In industry, it is common for certain time-, material- and labor-intensive production processes to be automated. In this project, different types of large copper shafts with different hole patterns and hole diameters have to be cleaned with a long tubular tool. To automate this cleaning process, determining the position of the cleaning tool relative to the orthogonal viewing angle of the hole is a crucial step. Later, a robot can be installed that recognizes the position of the hole center, moves the cleaning tool to the center of the hole and performs the rest of the process automatically. A cleaning tool (blowing, brushing, flushing) should be inserted orthogonally in 1000 mm deep holes with a maximum distance of 1 mm from the wall. To achieve such high-precision placement of the cleaning tool, the angle between the cleaning tool and the orthogonal viewing angle of the hole must be calculated with an accuracy requirement of less than 0.057°. 

Solution idea

One way of calculating the necessary angle is to use a computer vision method that captures the relationship between the geometry of the hole at different positions and the angle (between the cleaning tool and the orthogonal viewing angle of the hole).

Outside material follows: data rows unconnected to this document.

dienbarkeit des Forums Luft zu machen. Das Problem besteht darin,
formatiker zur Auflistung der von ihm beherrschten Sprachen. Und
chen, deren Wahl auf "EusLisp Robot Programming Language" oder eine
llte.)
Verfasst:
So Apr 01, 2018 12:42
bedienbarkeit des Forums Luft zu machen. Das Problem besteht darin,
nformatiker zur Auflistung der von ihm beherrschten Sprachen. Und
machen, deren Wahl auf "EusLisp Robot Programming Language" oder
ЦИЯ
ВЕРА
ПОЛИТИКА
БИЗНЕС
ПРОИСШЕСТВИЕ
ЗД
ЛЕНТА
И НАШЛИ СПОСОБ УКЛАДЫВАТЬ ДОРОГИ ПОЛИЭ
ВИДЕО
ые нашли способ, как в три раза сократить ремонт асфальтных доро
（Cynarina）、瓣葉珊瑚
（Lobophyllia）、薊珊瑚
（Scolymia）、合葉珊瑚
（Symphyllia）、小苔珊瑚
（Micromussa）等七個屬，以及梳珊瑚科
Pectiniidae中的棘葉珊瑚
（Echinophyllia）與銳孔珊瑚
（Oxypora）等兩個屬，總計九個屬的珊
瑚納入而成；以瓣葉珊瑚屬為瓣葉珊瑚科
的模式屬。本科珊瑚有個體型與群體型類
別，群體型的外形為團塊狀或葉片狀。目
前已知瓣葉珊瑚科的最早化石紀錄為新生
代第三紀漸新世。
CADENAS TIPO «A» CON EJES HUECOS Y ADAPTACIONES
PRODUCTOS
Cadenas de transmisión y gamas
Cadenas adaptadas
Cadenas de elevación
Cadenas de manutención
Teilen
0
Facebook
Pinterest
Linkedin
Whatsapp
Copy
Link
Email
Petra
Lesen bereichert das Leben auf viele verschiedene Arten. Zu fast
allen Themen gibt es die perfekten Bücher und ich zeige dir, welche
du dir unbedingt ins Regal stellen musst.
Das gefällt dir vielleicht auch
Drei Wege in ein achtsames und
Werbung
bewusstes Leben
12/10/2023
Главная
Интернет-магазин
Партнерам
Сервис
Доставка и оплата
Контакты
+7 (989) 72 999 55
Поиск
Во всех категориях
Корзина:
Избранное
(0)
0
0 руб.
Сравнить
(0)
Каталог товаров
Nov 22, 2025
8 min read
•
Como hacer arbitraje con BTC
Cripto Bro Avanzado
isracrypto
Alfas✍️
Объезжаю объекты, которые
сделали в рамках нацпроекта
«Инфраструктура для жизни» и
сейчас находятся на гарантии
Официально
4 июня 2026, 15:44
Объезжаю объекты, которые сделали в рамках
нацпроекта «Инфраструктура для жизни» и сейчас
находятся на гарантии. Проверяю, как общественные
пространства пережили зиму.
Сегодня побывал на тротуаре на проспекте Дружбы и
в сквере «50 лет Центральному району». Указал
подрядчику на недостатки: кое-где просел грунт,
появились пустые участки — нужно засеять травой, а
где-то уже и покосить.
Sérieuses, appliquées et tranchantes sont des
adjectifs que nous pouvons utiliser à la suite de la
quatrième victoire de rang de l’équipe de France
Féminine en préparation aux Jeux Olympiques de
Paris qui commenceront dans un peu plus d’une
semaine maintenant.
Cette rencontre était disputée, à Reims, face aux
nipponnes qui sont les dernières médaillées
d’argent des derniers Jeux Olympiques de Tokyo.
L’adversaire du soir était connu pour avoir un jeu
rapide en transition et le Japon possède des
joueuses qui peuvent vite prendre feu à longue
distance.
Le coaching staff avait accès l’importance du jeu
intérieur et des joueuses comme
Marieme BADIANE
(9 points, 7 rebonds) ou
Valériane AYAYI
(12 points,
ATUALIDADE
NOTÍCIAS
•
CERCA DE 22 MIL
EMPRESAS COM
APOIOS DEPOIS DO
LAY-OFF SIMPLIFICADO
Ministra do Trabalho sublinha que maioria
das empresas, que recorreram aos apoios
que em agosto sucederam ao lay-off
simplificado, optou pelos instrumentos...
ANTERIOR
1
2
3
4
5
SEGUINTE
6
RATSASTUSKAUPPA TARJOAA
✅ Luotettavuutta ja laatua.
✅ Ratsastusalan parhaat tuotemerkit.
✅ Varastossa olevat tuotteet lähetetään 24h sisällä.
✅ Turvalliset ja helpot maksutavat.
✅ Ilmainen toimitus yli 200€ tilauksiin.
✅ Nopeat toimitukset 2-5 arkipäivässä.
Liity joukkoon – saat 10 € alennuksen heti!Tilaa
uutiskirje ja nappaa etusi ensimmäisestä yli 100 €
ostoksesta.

In one position, the hole is aligned with the orthogonal viewing angle. The captured image of the hole in this orthogonal position is undistorted. In another position, the hole is tilted in relation to the orthogonal viewing angle. The captured image shows a distorted hole shape, an ellipse instead of a circle. The second option is to scan the face and determine the plane using the measured points and the least squares method. The normal to the plane can then be calculated. This then corresponds to the hole angle.

Benefit

The aim of this project was to investigate automation options. Precise position detection of the components is necessary for automation. Processes for precise position detection are required for a wide range of tasks, such as component handling or component cleaning. Two approaches were examined in the Quick Check and their potential determined. The knowledge gained can also be transferred to other sectors (e.g. textile, wood, construction, recycling or electronics industries).

Implementation of the AI application

A series of tests were carried out in the laboratory to automatically detect the position. Both tactile and optical methods were used for this purpose. Although the desired accuracy of 0.057° could not be achieved, the knowledge gained can be transferred to similar tasks with lower accuracy requirements (>0.6°).